↓

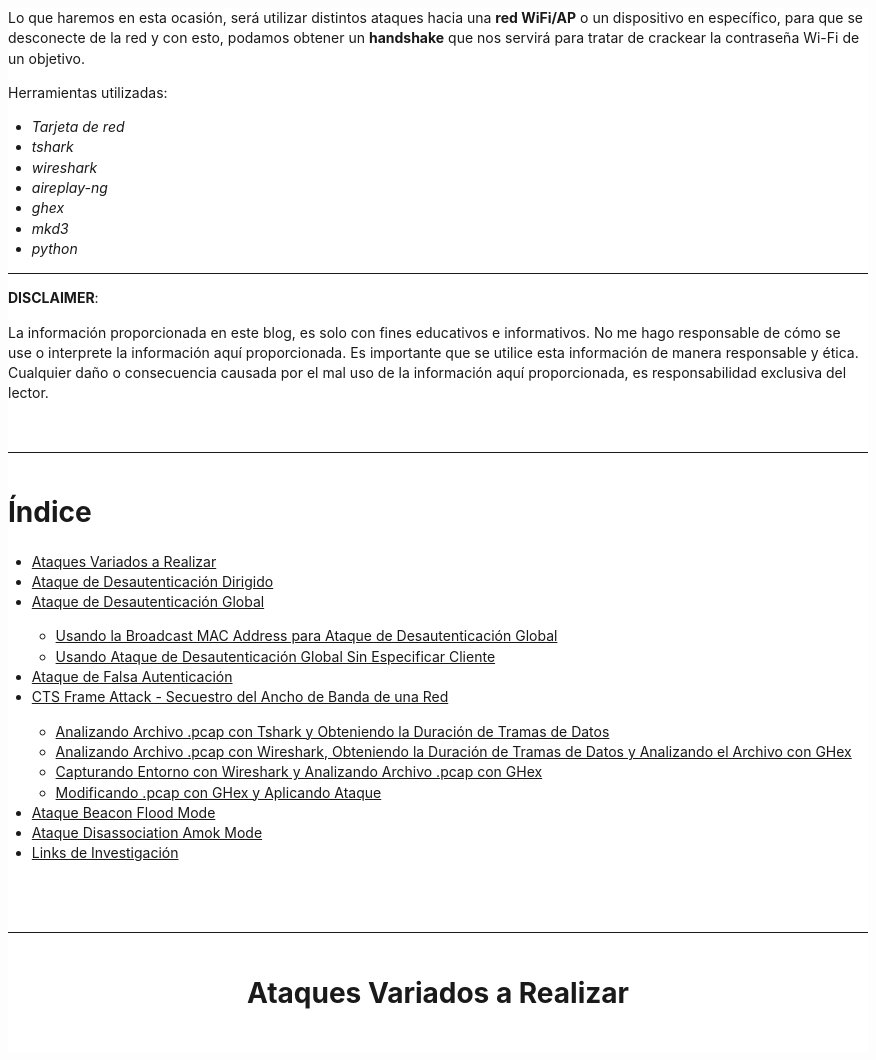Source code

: Lo que haremos en esta ocasión, será utilizar distintos ataques hacia una **red WiFi/AP** o un dispositivo en específico, para que se desconecte de la red y con esto, podamos obtener un **handshake** que nos servirá para tratar de crackear la contraseña Wi-Fi de un objetivo.

Herramientas utilizadas:
* *Tarjeta de red*
* *tshark*
* *wireshark*
* *aireplay-ng*
* *ghex*
* *mkd3*
* *python*

--------------
**DISCLAIMER**:

La información proporcionada en este blog, es solo con fines educativos e informativos. No me hago responsable de cómo se use o interprete la información aquí proporcionada. Es importante que se utilice esta información de manera responsable y ética. Cualquier daño o consecuencia causada por el mal uso de la información aquí proporcionada, es responsabilidad exclusiva del lector.


<br>
<hr>
<div id="Indice">
	<h1>Índice</h1>
	<ul>
		<li><a href="#Ataques">Ataques Variados a Realizar</a></li>
		<li><a href="#Dirigido">Ataque de Desautenticación Dirigido</a></li>
		<li><a href="#Global">Ataque de Desautenticación Global</a></li>
			<ul>
				<li><a href="#Primera">Usando la Broadcast MAC Address para Ataque de Desautenticación Global</a></li>
				<li><a href="#Segunda">Usando Ataque de Desautenticación Global Sin Especificar Cliente</a></li>
			</ul>
		<li><a href="#Falsa">Ataque de Falsa Autenticación</a></li>
		<li><a href="#CTS">CTS Frame Attack - Secuestro del Ancho de Banda de una Red</a></li>
			<ul>
				<li><a href="#CTS2">Analizando Archivo .pcap con Tshark y Obteniendo la Duración de Tramas de Datos</a></li>
				<li><a href="#CTS3">Analizando Archivo .pcap con Wireshark, Obteniendo la Duración de Tramas de Datos y Analizando el Archivo con GHex</a></li>
				<li><a href="#CTS4">Capturando Entorno con Wireshark y Analizando Archivo .pcap con GHex</a></li>
				<li><a href="#CTS5">Modificando .pcap con GHex y Aplicando Ataque</a></li>
			</ul>
		<li><a href="#Beacon">Ataque Beacon Flood Mode</a></li>
		<li><a href="#Amok">Ataque Disassociation Amok Mode</a></li>
		<li><a href="#Links">Links de Investigación</a></li>
	</ul>
</div>


<br>
<br>
<hr>
<div style="position: relative;">
	<h1 id="Ataques" style="text-align:center;">Ataques Variados a Realizar</h1>
</div>
<br>
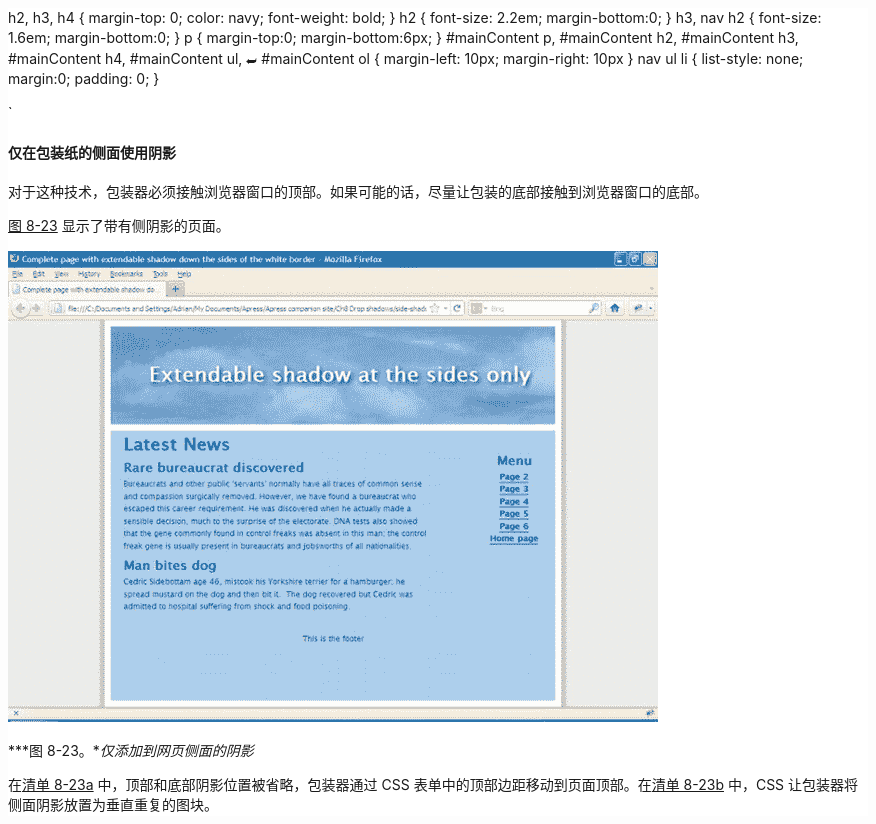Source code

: h2, h3, h4 { margin-top: 0; color: navy; font-weight: bold;
}
h2 { font-size: 2.2em; margin-bottom:0;
}
h3, nav h2 { font-size: 1.6em; margin-bottom:0;
}
p { margin-top:0; margin-bottom:6px;
}
#mainContent p, #mainContent h2, #mainContent h3, #mainContent h4, #mainContent ul, ![images](img/U002.jpg)
#mainContent ol { margin-left: 10px; margin-right: 10px
}
nav ul li { list-style: none; margin:0; padding: 0;
}
</html>`

#### 仅在包装纸的侧面使用阴影

对于这种技术，包装器必须接触浏览器窗口的顶部。如果可能的话，尽量让包装的底部接触到浏览器窗口的底部。

[图 8-23](#fig_8_23) 显示了带有侧阴影的页面。

![images](img/9781430242758_Fig08-23.jpg)

***图 8-23。**仅添加到网页侧面的阴影*

在[清单 8-23a](#list_8_23a) 中，顶部和底部阴影位置被省略，包装器通过 CSS 表单中的顶部边距移动到页面顶部。在[清单 8-23b](#list_8_23b) 中，CSS 让包装器将侧面阴影放置为垂直重复的图块。
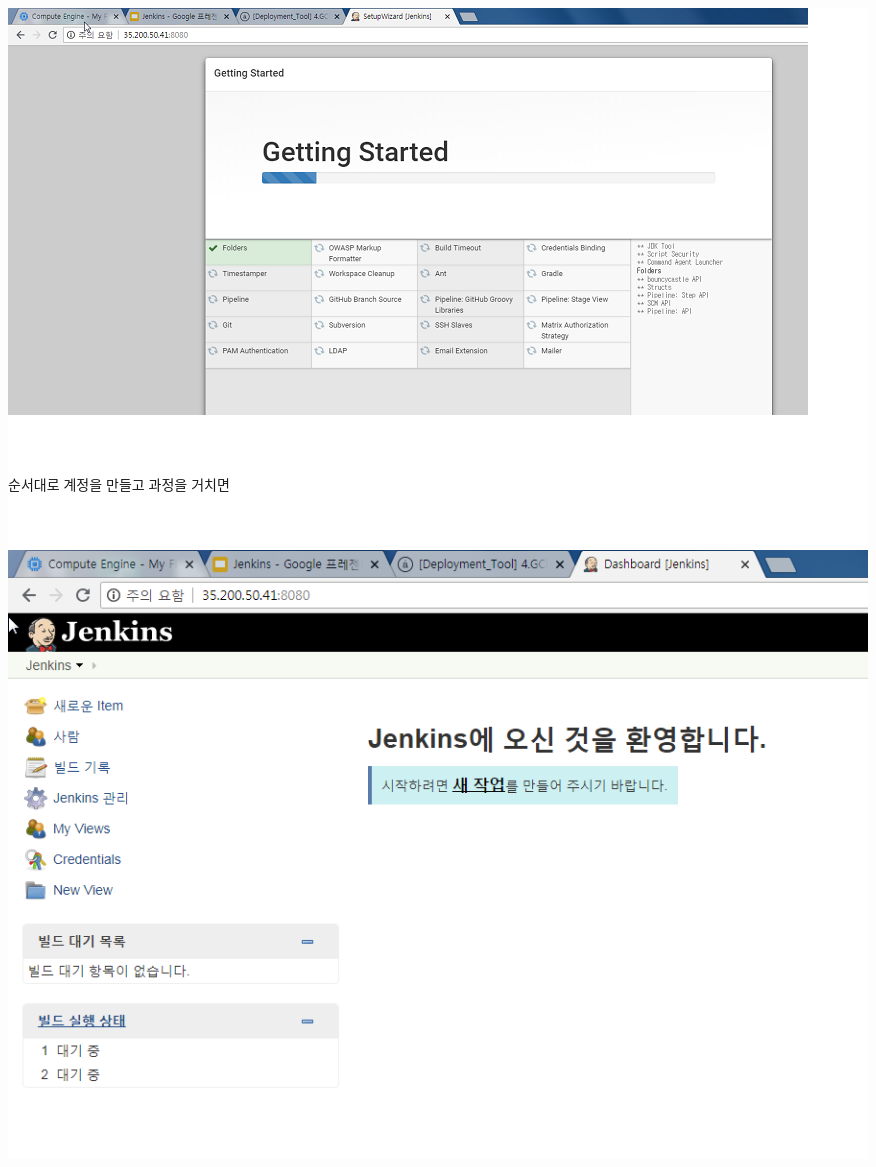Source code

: ![image](/image/Tool_image/tool_image_59.png)

<br>
<br>
순서대로 계정을 만들고 과정을 거치면
<br>
<br>
<br>

![image](/image/Tool_image/tool_image_60.png)
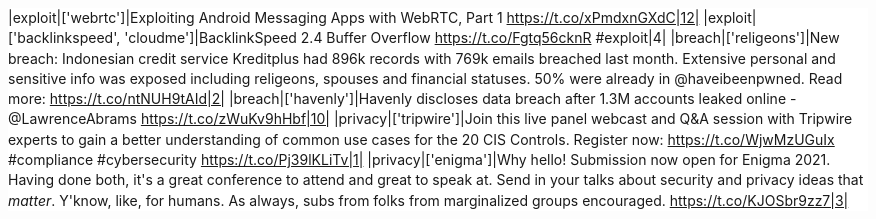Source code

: |exploit|['webrtc']|Exploiting Android Messaging Apps with WebRTC, Part 1  https://t.co/xPmdxnGXdC|12|
|exploit|['backlinkspeed', 'cloudme']|BacklinkSpeed 2.4 Buffer Overflow https://t.co/Fgtq56cknR #exploit|4|
|breach|['religeons']|New breach: Indonesian credit service Kreditplus had 896k records with 769k emails breached last month. Extensive personal and sensitive info was exposed including religeons, spouses and financial statuses. 50% were already in @haveibeenpwned. Read more: https://t.co/ntNUH9tAId|2|
|breach|['havenly']|Havenly discloses data breach after 1.3M accounts leaked online - @LawrenceAbrams https://t.co/zWuKv9hHbf|10|
|privacy|['tripwire']|Join this live panel webcast and Q&amp;A session with Tripwire experts to gain a better understanding of common use cases for the 20 CIS Controls.  Register now:  https://t.co/WjwMzUGuIx  #compliance #cybersecurity https://t.co/Pj39lKLiTv|1|
|privacy|['enigma']|Why hello! Submission now open for Enigma 2021. Having done both, it's a great conference to attend and great to speak at. Send in your talks about security and privacy ideas that *matter*. Y'know, like, for humans.  As always, subs from folks from marginalized groups encouraged. https://t.co/KJOSbr9zz7|3|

↑

Aim of the task =
Find every line in the records above that contains the string "images" and copy each one in full. Case counts.

Answer =
#mainContent p, #mainContent h2, #mainContent h3, #mainContent h4, #mainContent ul, ![images](img/U002.jpg)
![images](img/9781430242758_Fig08-23.jpg)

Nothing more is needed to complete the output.